# [REQUIRED WORK]
1) In the text on tax reform, what share of Americans hire an accountant to help them file their taxes?
2) For each statement, say whether it agrees with the text on tax reform: (a) the current tax code contains more than 200 tax credits; (b) the IRS has published fewer than 50 pages of guidance on Obamacare's tax provisions; (c) the writers dislike Congressman Brady's postcard idea. Support each answer with the deciding words from the text.

Some Questions on Tax Reform

Washington has tax cut fever.  Politicians and lobbyists are discussing billions of dollars like it’s pocket change.  Since the plan is changing daily, we thought we’d lay down a few questions we’re using at the Shire to decide whether we would support the final bill:

Is it (much) simpler?

The current tax code is ridiculously complex.  On a routine basis, Congress reacts to the wishes of interest groups and passes new tax credits and deductions.  Of course, the government needs money to fund its operations, so taxes are raised in other places.  Over the years, the back and forth of these two factors have conspired to create a dizzying system.  Our current tax code contains over 4 million words and more than 200 tax credits.  Obamacare added so many new tax provisions that the IRS has published more than 100 pages of guidance on how to comply with it.  It is no wonder that 6 out of 10 Americans hire an accountant to help them file their taxes.

The tax code’s complexity is corrosive to our society.  Average people believe (with some justification) that it is tilted towards the rich and connected.  They feel like chumps if they pay their fair share.  Congress needs to take this opportunity to simplify the code.  We like the spirit of Congressman Brady’s postcard idea — let’s see if they can get anywhere near it in the final product.



Does it Help Families?

# [AVAILABLE DATA]
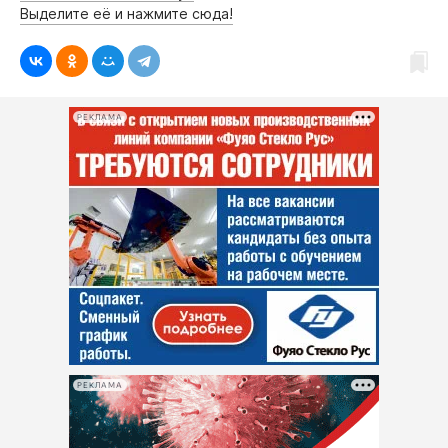
Выделите её и нажмите сюда!
РЕКЛАМА
РЕКЛАМА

# [YOUR WRITTEN ANSWERS]
1) 6 out of 10 Americans.

2)
(a) Yes: "more than 200 tax credits."
(b) No: "the IRS has published more than 100 pages of guidance on how to comply with it."
(c) No: "We like the spirit of Congressman Brady’s postcard idea."